§ Problem description:
Extract all of the entries and set them down verbatim.
────────────────────
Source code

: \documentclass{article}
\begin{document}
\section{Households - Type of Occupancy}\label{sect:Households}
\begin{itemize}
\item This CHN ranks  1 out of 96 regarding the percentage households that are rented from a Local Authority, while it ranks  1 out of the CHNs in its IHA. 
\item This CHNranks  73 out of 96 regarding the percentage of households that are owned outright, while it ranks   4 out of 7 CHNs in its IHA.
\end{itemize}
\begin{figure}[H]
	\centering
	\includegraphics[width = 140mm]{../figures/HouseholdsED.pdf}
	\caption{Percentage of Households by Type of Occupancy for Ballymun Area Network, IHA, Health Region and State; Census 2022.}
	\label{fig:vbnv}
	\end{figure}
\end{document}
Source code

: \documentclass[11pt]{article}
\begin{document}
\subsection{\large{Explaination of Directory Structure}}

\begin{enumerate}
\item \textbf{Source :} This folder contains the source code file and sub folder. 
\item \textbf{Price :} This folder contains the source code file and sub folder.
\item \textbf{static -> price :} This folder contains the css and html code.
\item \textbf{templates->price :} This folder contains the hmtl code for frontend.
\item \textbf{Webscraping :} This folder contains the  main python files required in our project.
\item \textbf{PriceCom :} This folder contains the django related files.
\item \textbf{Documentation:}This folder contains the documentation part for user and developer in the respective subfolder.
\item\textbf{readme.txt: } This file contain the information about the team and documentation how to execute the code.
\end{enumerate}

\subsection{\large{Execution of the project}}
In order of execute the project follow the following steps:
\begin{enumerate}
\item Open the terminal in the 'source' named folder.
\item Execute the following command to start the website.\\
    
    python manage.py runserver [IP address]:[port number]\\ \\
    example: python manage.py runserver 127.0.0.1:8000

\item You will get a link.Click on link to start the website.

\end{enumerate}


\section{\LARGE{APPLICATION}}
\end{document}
────────────────────
§ Task answer:
Source code

: \documentclass{article}
\begin{document}
\section{Households - Type of Occupancy}\label{sect:Households}
\begin{itemize}
\item This CHN ranks  1 out of 96 regarding the percentage households that are rented from a Local Authority, while it ranks  1 out of the CHNs in its IHA. 
\item This CHNranks  73 out of 96 regarding the percentage of households that are owned outright, while it ranks   4 out of 7 CHNs in its IHA.
\end{itemize}
\begin{figure}[H]
	\centering
	\includegraphics[width = 140mm]{../figures/HouseholdsED.pdf}
	\caption{Percentage of Households by Type of Occupancy for Ballymun Area Network, IHA, Health Region and State; Census 2022.}
	\label{fig:vbnv}
	\end{figure}
\end{document}
Source code

: \documentclass[11pt]{article}
\begin{document}
\subsection{\large{Explaination of Directory Structure}}

\begin{enumerate}
\item \textbf{Source :} This folder contains the source code file and sub folder. 
\item \textbf{Price :} This folder contains the source code file and sub folder.
\item \textbf{static -> price :} This folder contains the css and html code.
\item \textbf{templates->price :} This folder contains the hmtl code for frontend.
\item \textbf{Webscraping :} This folder contains the  main python files required in our project.
\item \textbf{PriceCom :} This folder contains the django related files.
\item \textbf{Documentation:}This folder contains the documentation part for user and developer in the respective subfolder.
\item\textbf{readme.txt: } This file contain the information about the team and documentation how to execute the code.
\end{enumerate}

\subsection{\large{Execution of the project}}
In order of execute the project follow the following steps:
\begin{enumerate}
\item Open the terminal in the 'source' named folder.
\item Execute the following command to start the website.\\
    
    python manage.py runserver [IP address]:[port number]\\ \\
    example: python manage.py runserver 127.0.0.1:8000

\item You will get a link.Click on link to start the website.

\end{enumerate}


\section{\LARGE{APPLICATION}}
\end{document}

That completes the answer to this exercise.